:: Page excerpt
# Built In Shelving - Will not fit Stereo Reciever



## Chuck1818 (Jan 6, 2018)

Bad measurement in design (width of the receiver was not accounted for in trim). The width of the opening is large enough for the receiver but the trim pieces make the opening 3/8" too small to fit receiver (right side). Looking for suggestions to fix this without tearing entire thing apart. All trim is glued and screwed with pocket holes from the backside.


----------



## mayday3374 (Sep 15, 2017)

Oopsie… can u drop a shelf and make room some to tip stereo into place? Can the shelf be pulled out and stereo installed from back? Just double checking these options. You could maybe run a router along the sides with a flush trim bit, cutting back the 3/8 from the face frame. Clean corners with chisel, sand and touch up with paint. U could rip new 3/8 strips, pin back in place, paint to match, if u need to keep the trim the same to match up with rest of cabinet. See what others suggest.. good luck


----------



## splintergroup (Jan 20, 2015)

I had a similar problem long ago, about the same size mismatch (it was a rental apartment)

Ended up unscrewing the top of the receiver and lifting it off the main unit. I could then tilt the receiver into place and slide the lid back on.

Royal PITA, but it worked 8^)


----------



## Firewood (Dec 4, 2013)

DOH! I hate it when that happens. How is the back attached? Can you remove it and slide it in and then reattach? It looks like you plugged the pocket holes, so that would make it even more difficult to remove the trim.

Worst case is you cut a hole in the back or buy a smaller receiver.


----------



## Lazyman (Aug 8, 2014)

And it won't fit through the opening diagonally? Can you simply cut that strip on the right side off, slide the receiver in and then attach a new one (for aesthetics) with some brads or screws?
::::
:: Data for this exercise
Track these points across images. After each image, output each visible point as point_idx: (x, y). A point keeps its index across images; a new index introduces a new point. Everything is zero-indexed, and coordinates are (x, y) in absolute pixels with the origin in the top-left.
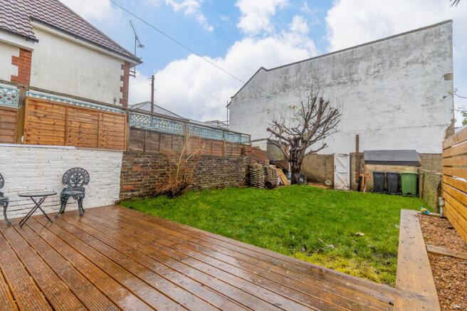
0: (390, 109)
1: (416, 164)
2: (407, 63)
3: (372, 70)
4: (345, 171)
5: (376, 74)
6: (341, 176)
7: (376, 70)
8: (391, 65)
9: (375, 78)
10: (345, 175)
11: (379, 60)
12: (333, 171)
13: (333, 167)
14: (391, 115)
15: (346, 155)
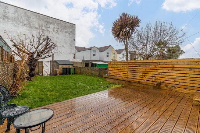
0: (61, 46)
1: (73, 65)
2: (66, 32)
3: (55, 30)
4: (48, 68)
5: (57, 32)
6: (46, 70)
7: (57, 30)
8: (61, 30)
9: (56, 33)
10: (48, 70)
11: (57, 27)
12: (43, 69)
13: (43, 67)
14: (61, 48)
15: (48, 62)
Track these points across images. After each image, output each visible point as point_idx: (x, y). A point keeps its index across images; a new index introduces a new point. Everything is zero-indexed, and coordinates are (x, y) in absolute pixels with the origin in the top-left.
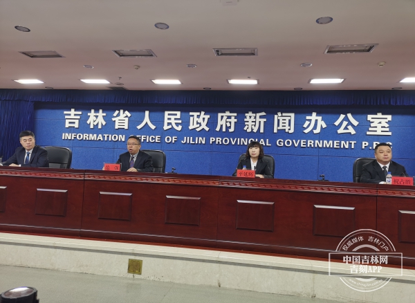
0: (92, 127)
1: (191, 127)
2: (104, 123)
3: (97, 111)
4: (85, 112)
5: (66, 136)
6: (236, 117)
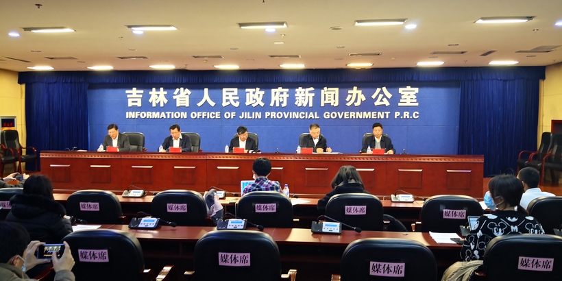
0: (154, 105)
1: (247, 103)
2: (166, 101)
3: (158, 89)
4: (147, 91)
5: (130, 115)
6: (288, 93)
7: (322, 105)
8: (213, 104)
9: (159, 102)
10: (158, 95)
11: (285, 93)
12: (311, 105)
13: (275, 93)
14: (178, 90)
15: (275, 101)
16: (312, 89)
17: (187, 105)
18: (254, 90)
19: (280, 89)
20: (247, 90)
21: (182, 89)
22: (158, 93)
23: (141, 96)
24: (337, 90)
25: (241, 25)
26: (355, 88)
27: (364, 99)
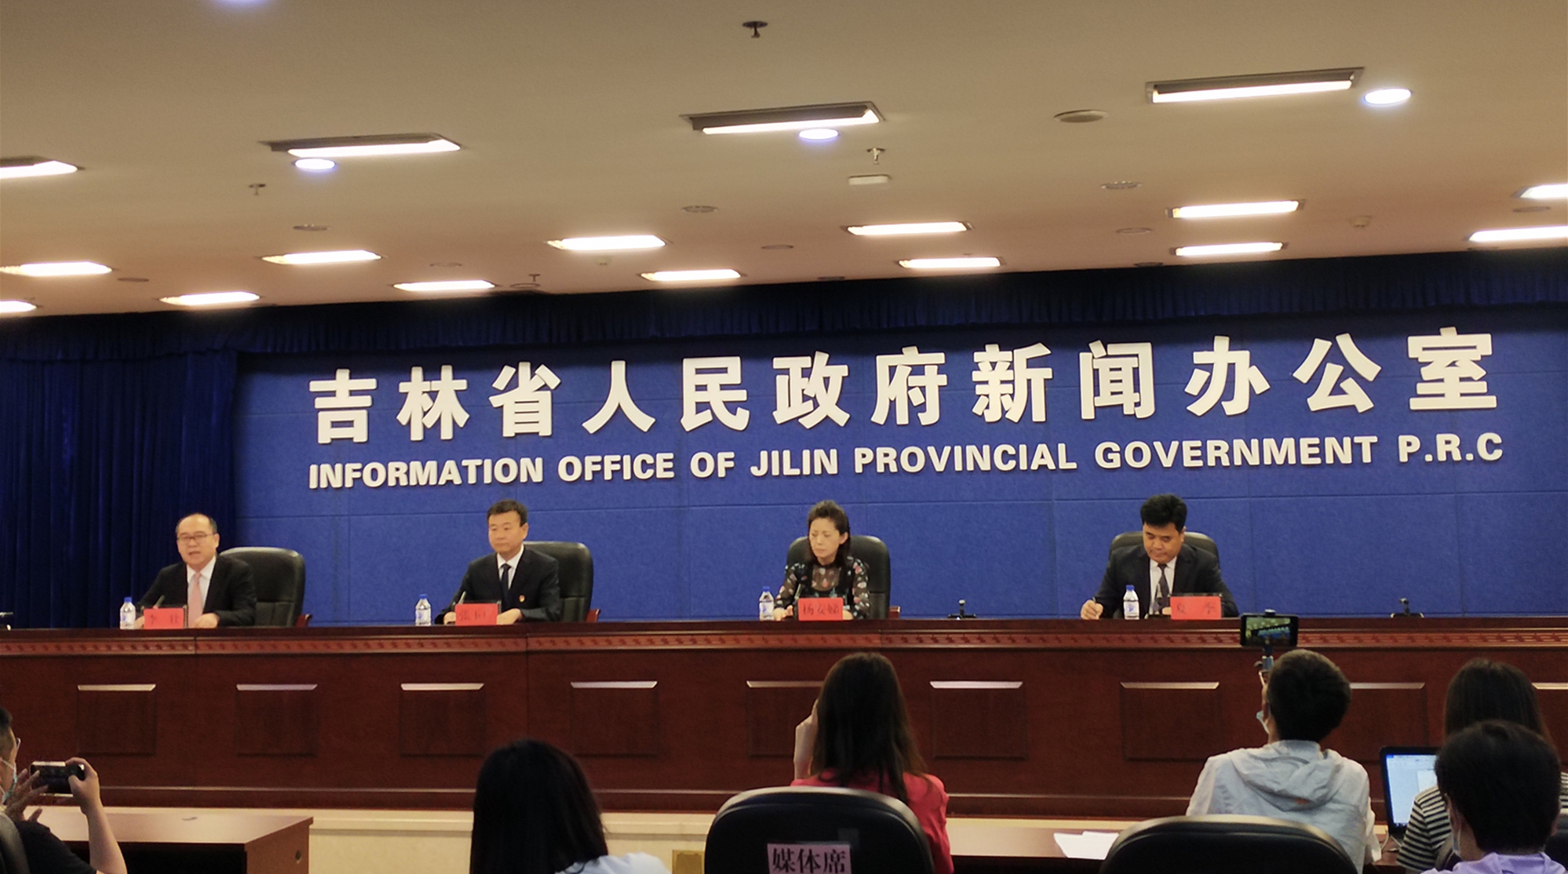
0: (417, 435)
1: (781, 415)
2: (462, 418)
3: (431, 373)
4: (388, 379)
5: (325, 476)
6: (941, 369)
7: (1088, 413)
8: (643, 421)
9: (438, 422)
10: (433, 395)
11: (931, 371)
12: (1039, 414)
13: (892, 370)
14: (507, 372)
15: (893, 404)
16: (1040, 350)
17: (545, 429)
18: (805, 361)
19: (911, 355)
20: (779, 363)
21: (525, 368)
22: (435, 385)
23: (366, 401)
24: (1145, 350)
25: (700, 121)
26: (1221, 343)
27: (1262, 385)
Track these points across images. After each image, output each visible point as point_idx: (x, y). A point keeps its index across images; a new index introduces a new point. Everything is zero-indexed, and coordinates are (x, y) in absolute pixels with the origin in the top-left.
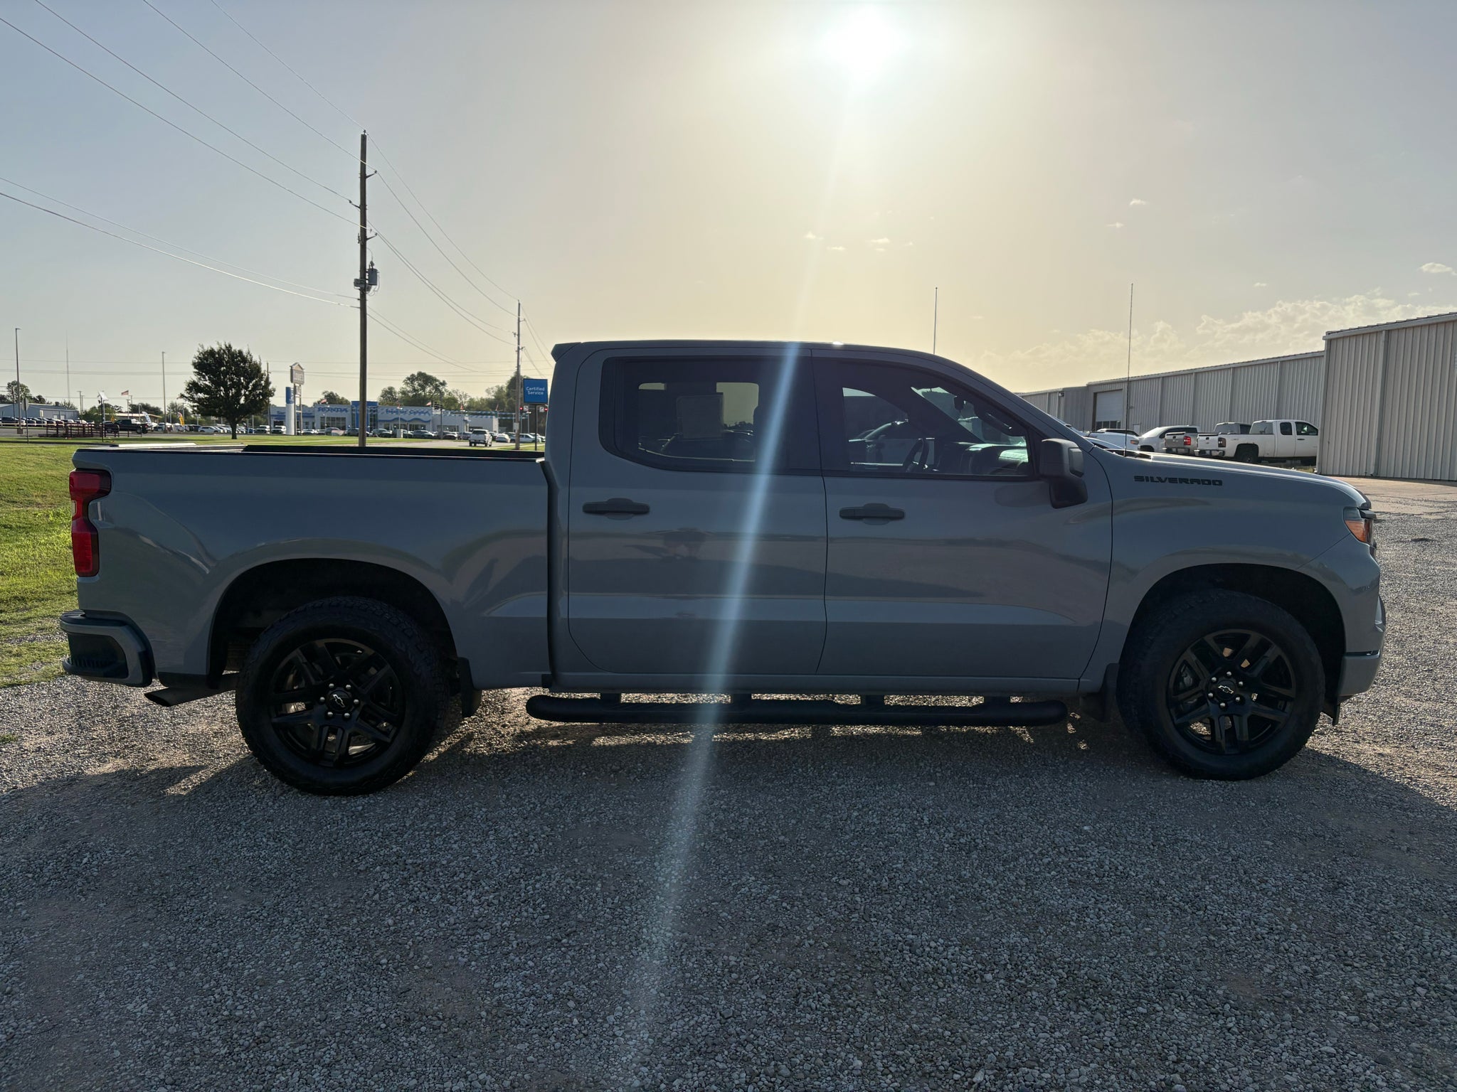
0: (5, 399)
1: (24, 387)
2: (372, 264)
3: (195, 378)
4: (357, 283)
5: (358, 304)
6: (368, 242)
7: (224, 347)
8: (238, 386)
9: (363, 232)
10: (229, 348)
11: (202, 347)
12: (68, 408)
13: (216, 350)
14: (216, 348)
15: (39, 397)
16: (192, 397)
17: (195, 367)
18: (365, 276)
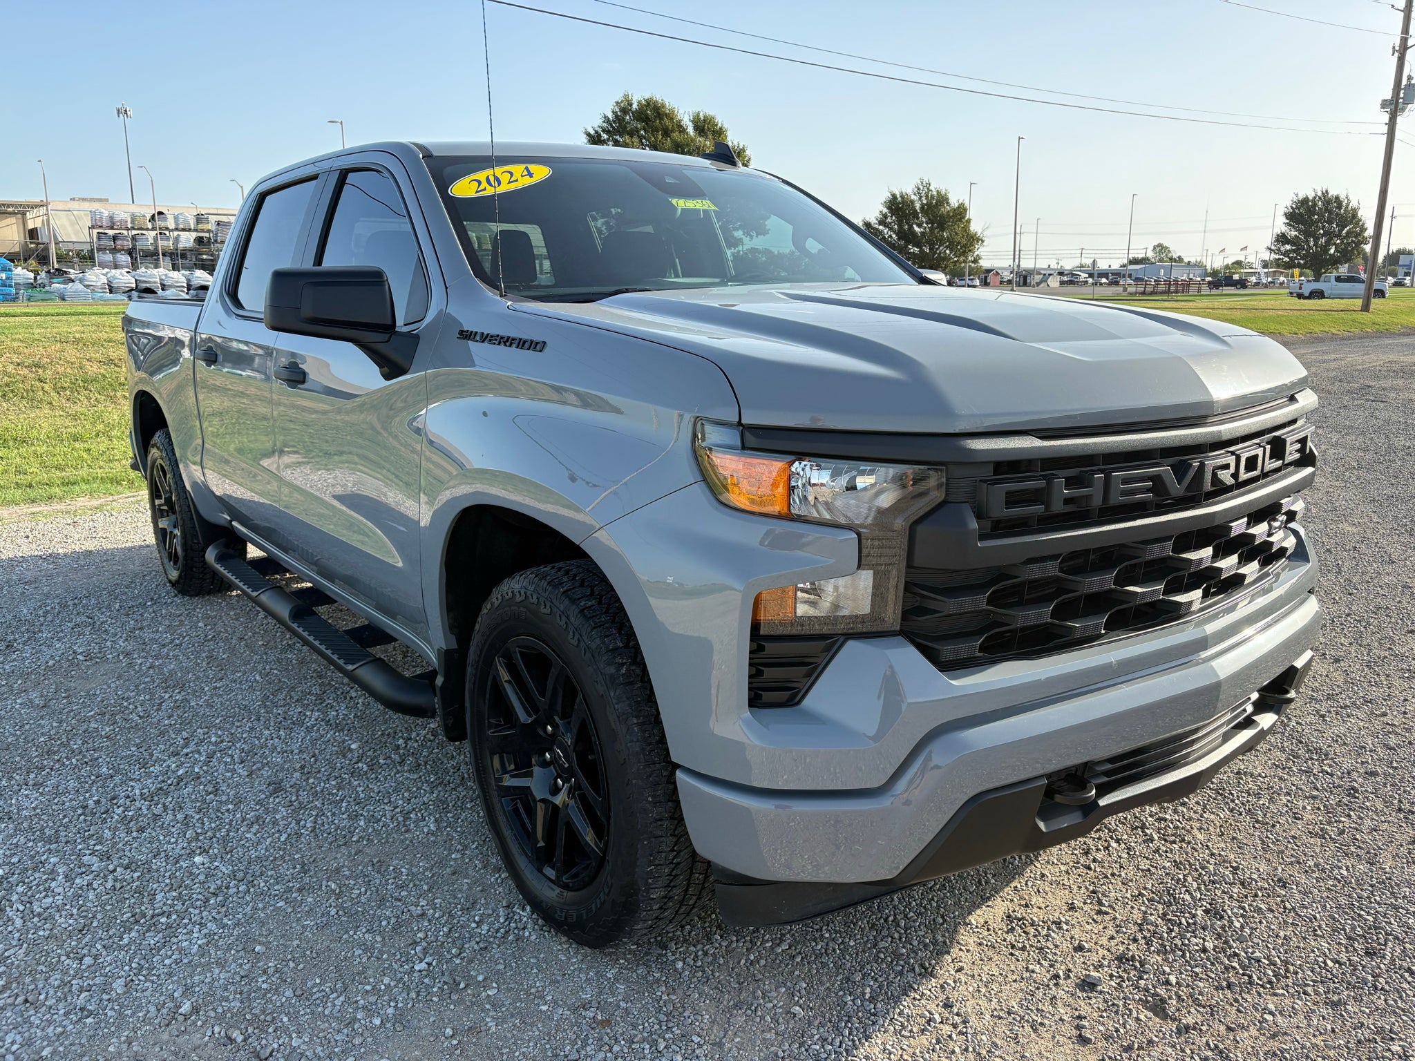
0: (1149, 260)
1: (1167, 248)
2: (1410, 78)
3: (1284, 229)
4: (1384, 104)
5: (1385, 129)
6: (1408, 52)
7: (1319, 194)
8: (1329, 235)
9: (1404, 41)
10: (1325, 193)
11: (1297, 195)
12: (1198, 266)
13: (1311, 198)
14: (1311, 195)
15: (1179, 257)
16: (1279, 250)
17: (1287, 218)
18: (1398, 94)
::::
### [List of tasks]
- A) In the shelving thread, how much too small do the trim pieces make the opening for the receiver?
- B) In the listing, substitute "Follow" for "Track" and give again the lines from its start through the line holding "15: (48, 62)", inclusive, with everything else unchanged. Leave the pictures out.
The thread on built-in shelving and the listing have nothing to do with each other.

### [Exercise answers]
- A) 3/8 inch.

- B)
Follow these points across images. After each image, output each visible point as point_idx: (x, y). A point keeps its index across images; a new index introduces a new point. Everything is zero-indexed, and coordinates are (x, y) in absolute pixels with the origin in the top-left.
0: (390, 109)
1: (416, 164)
2: (407, 63)
3: (372, 70)
4: (345, 171)
5: (376, 74)
6: (341, 176)
7: (376, 70)
8: (391, 65)
9: (375, 78)
10: (345, 175)
11: (379, 60)
12: (333, 171)
13: (333, 167)
14: (391, 115)
15: (346, 155)
0: (61, 46)
1: (73, 65)
2: (66, 32)
3: (55, 30)
4: (48, 68)
5: (57, 32)
6: (46, 70)
7: (57, 30)
8: (61, 30)
9: (56, 33)
10: (48, 70)
11: (57, 27)
12: (43, 69)
13: (43, 67)
14: (61, 48)
15: (48, 62)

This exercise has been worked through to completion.